**Brief**: Print the records below word for word, but leave out the pictures.

[Page-level text extractions]
::::
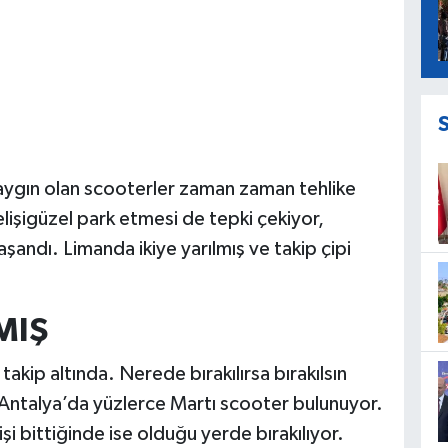
yaygın olan scooterler zaman zaman tehlike
gelişigüzel park etmesi de tepki çekiyor,
aşandı. Limanda ikiye yarılmış ve takip çipi
MIŞ
akip altında. Nerede bırakılırsa bırakılsın
r. Antalya’da yüzlerce Martı scooter bulunuyor.
i bittiğinde ise olduğu yerde bırakılıyor.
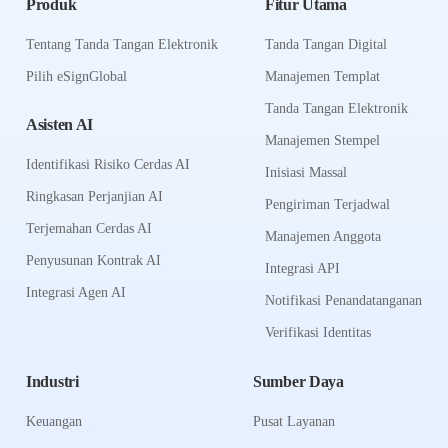
Produk
Fitur Utama
Tentang Tanda Tangan Elektronik
Tanda Tangan Digital
Pilih eSignGlobal
Manajemen Templat
Tanda Tangan Elektronik
Asisten AI
Manajemen Stempel
Identifikasi Risiko Cerdas AI
Inisiasi Massal
Ringkasan Perjanjian AI
Pengiriman Terjadwal
Terjemahan Cerdas AI
Manajemen Anggota
Penyusunan Kontrak AI
Integrasi API
Integrasi Agen AI
Notifikasi Penandatanganan
Verifikasi Identitas
Industri
Sumber Daya
Keuangan
Pusat Layanan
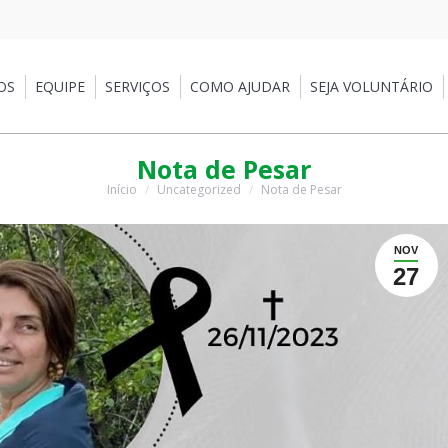
EQUIPE
SERVIÇOS
COMO AJUDAR
SEJA VOLUNTÁRIO
PA
OS
EQUIPE
SERVIÇOS
COMO AJUDAR
SEJA VOLUNTÁRIO
Nota de Pesar
Início
Uncategorized
Nota de Pesar
Você está aqui:
NOV
27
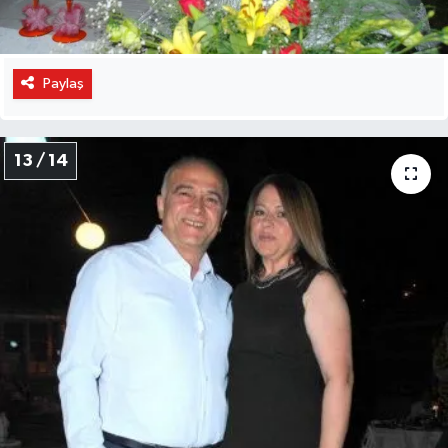
Paylaş
13 / 14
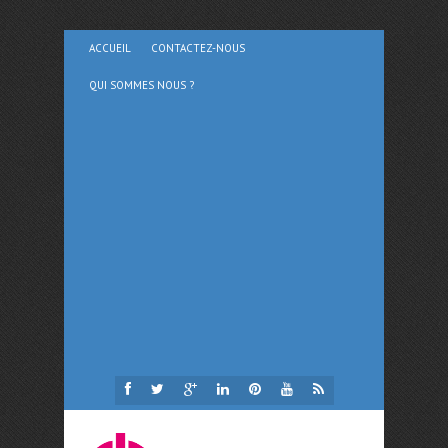
ACCUEIL
CONTACTEZ-NOUS
QUI SOMMES NOUS ?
::::
**Answer box**:
yaygın olan scooterler zaman zaman tehlike
gelişigüzel park etmesi de tepki çekiyor,
aşandı. Limanda ikiye yarılmış ve takip çipi
MIŞ
akip altında. Nerede bırakılırsa bırakılsın
r. Antalya’da yüzlerce Martı scooter bulunuyor.
i bittiğinde ise olduğu yerde bırakılıyor.
Produk
Fitur Utama
Tentang Tanda Tangan Elektronik
Tanda Tangan Digital
Pilih eSignGlobal
Manajemen Templat
Tanda Tangan Elektronik
Asisten AI
Manajemen Stempel
Identifikasi Risiko Cerdas AI
Inisiasi Massal
Ringkasan Perjanjian AI
Pengiriman Terjadwal
Terjemahan Cerdas AI
Manajemen Anggota
Penyusunan Kontrak AI
Integrasi API
Integrasi Agen AI
Notifikasi Penandatanganan
Verifikasi Identitas
Industri
Sumber Daya
Keuangan
Pusat Layanan
EQUIPE
SERVIÇOS
COMO AJUDAR
SEJA VOLUNTÁRIO
PA
OS
EQUIPE
SERVIÇOS
COMO AJUDAR
SEJA VOLUNTÁRIO
Nota de Pesar
Início
Uncategorized
Nota de Pesar
Você está aqui:
NOV
27
Paylaş
13 / 14
ACCUEIL
CONTACTEZ-NOUS
QUI SOMMES NOUS ?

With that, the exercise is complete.